§ What you have to do
Keep the images out while you retype all of the data exactly.

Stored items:
::::::
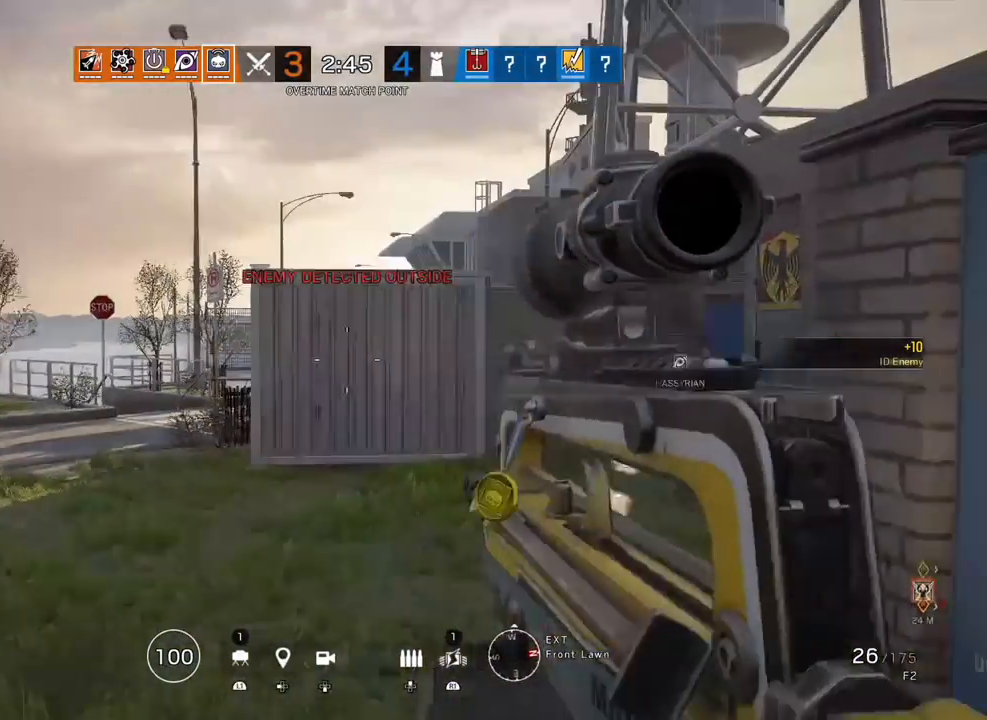
Gameplay with a controller (PlayStation layout); each line is a JSON object with the inputs held at the frame after it. "events" lists button and stick changes between this image and that frame as [ms after this image, input, new state], when the widget could be followed in between.
{"buttons": [], "left_stick": "center", "right_stick": "center", "events": []}
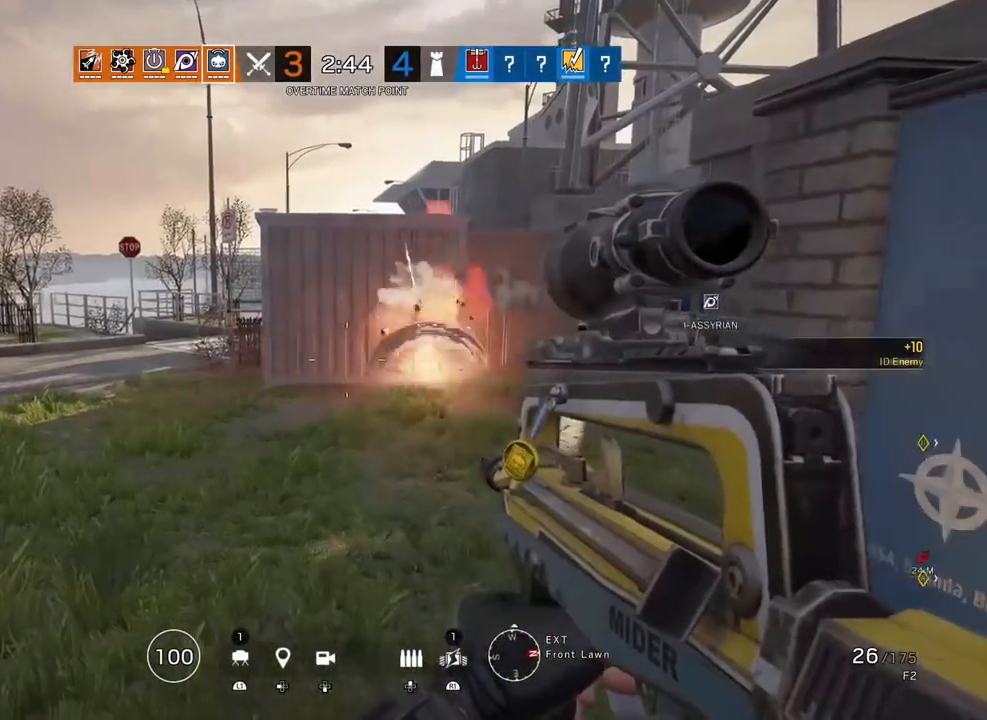
{"buttons": ["L3"], "left_stick": "up", "right_stick": "center", "events": [[400, "left_stick", "up"], [500, "L3", "down"]]}
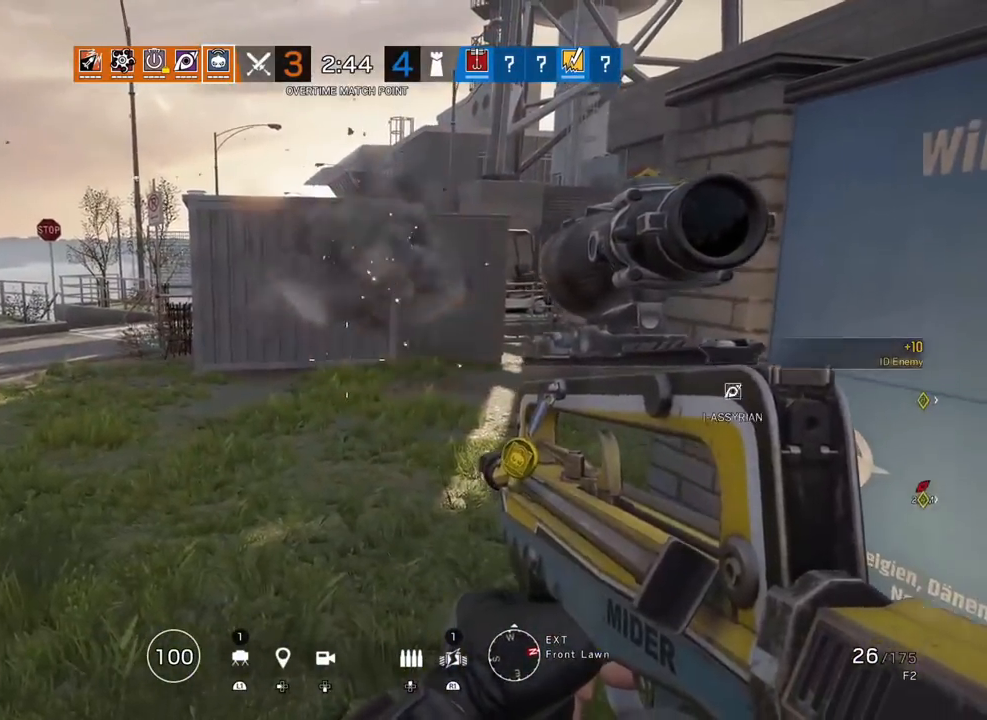
{"buttons": [], "left_stick": "left", "right_stick": "down-right", "events": [[50, "DPAD_LEFT", "down"], [100, "L3", "up"], [167, "L3", "down"], [200, "right_stick", "right"], [283, "DPAD_LEFT", "up"], [283, "L3", "up"], [300, "right_stick", "down-right"], [483, "left_stick", "left"]]}
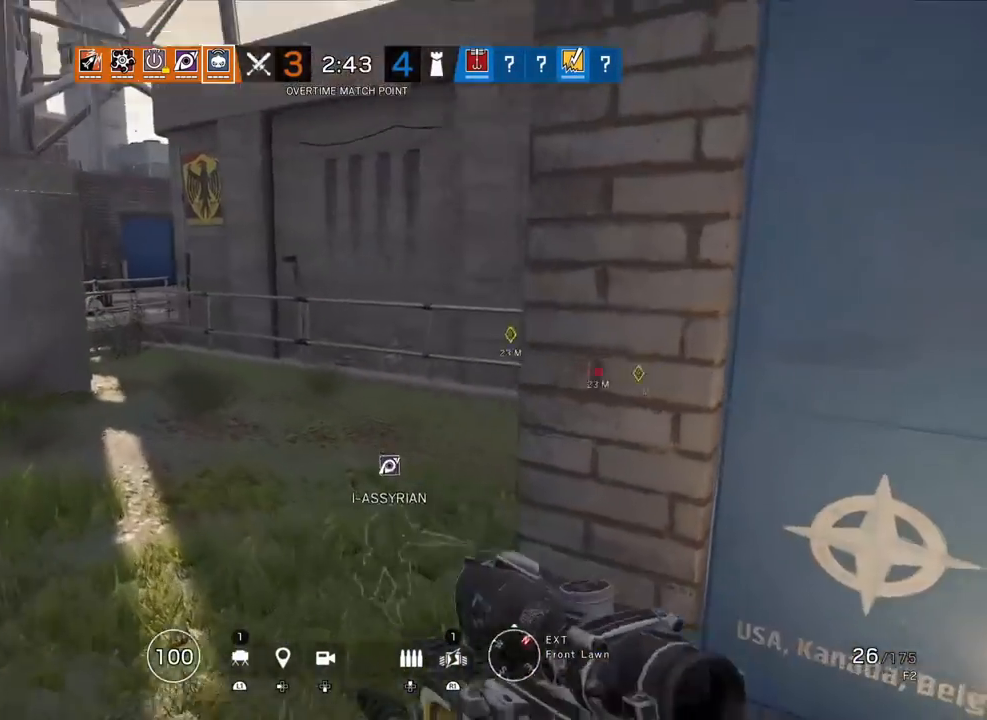
{"buttons": [], "left_stick": "up", "right_stick": "center", "events": [[100, "left_stick", "up-left"], [150, "L3", "down"], [150, "right_stick", "center"], [250, "left_stick", "up"], [267, "L3", "up"], [317, "L3", "down"], [450, "L3", "up"]]}
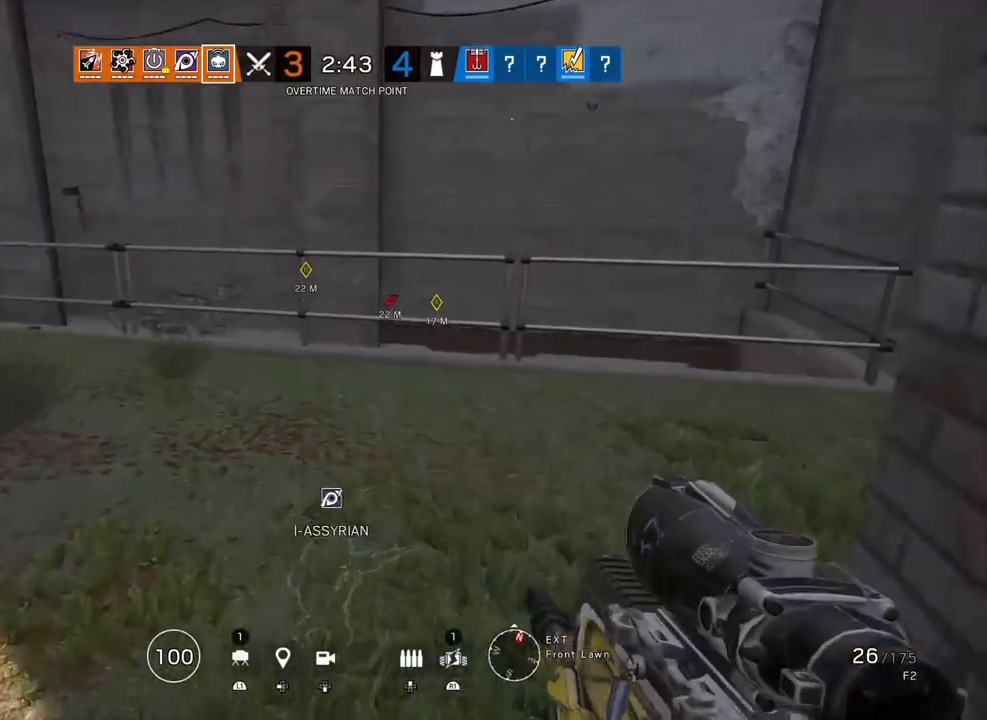
{"buttons": [], "left_stick": "up", "right_stick": "down-right", "events": [[100, "right_stick", "down-right"]]}
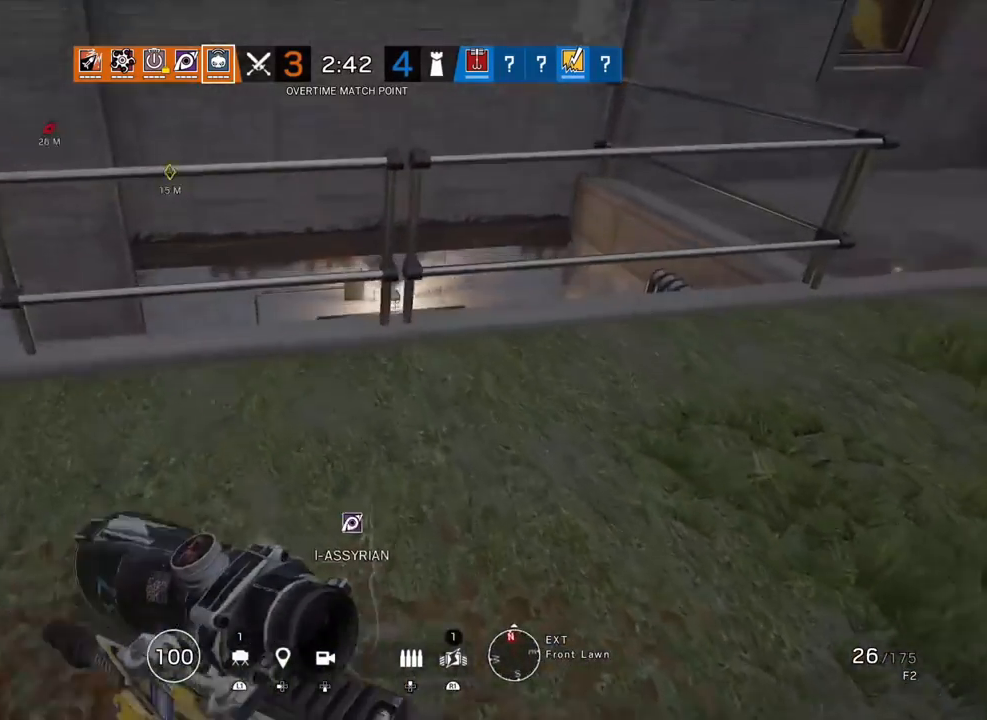
{"buttons": [], "left_stick": "left", "right_stick": "center", "events": [[83, "R2", "down"], [150, "left_stick", "up-left"], [167, "right_stick", "center"], [183, "R2", "up"], [267, "R2", "down"], [283, "R1", "down"], [283, "left_stick", "left"], [367, "R1", "up"], [367, "R2", "up"]]}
::::::
§ Response
Gameplay with a controller (PlayStation layout); each line is a JSON object with the inputs held at the frame after it. "events" lists button and stick changes between this image and that frame as [ms after this image, input, new state], when the widget could be followed in between.
{"buttons": [], "left_stick": "center", "right_stick": "center", "events": []}
{"buttons": ["L3"], "left_stick": "up", "right_stick": "center", "events": [[400, "left_stick", "up"], [500, "L3", "down"]]}
{"buttons": [], "left_stick": "left", "right_stick": "down-right", "events": [[50, "DPAD_LEFT", "down"], [100, "L3", "up"], [167, "L3", "down"], [200, "right_stick", "right"], [283, "DPAD_LEFT", "up"], [283, "L3", "up"], [300, "right_stick", "down-right"], [483, "left_stick", "left"]]}
{"buttons": [], "left_stick": "up", "right_stick": "center", "events": [[100, "left_stick", "up-left"], [150, "L3", "down"], [150, "right_stick", "center"], [250, "left_stick", "up"], [267, "L3", "up"], [317, "L3", "down"], [450, "L3", "up"]]}
{"buttons": [], "left_stick": "up", "right_stick": "down-right", "events": [[100, "right_stick", "down-right"]]}
{"buttons": [], "left_stick": "left", "right_stick": "center", "events": [[83, "R2", "down"], [150, "left_stick", "up-left"], [167, "right_stick", "center"], [183, "R2", "up"], [267, "R2", "down"], [283, "R1", "down"], [283, "left_stick", "left"], [367, "R1", "up"], [367, "R2", "up"]]}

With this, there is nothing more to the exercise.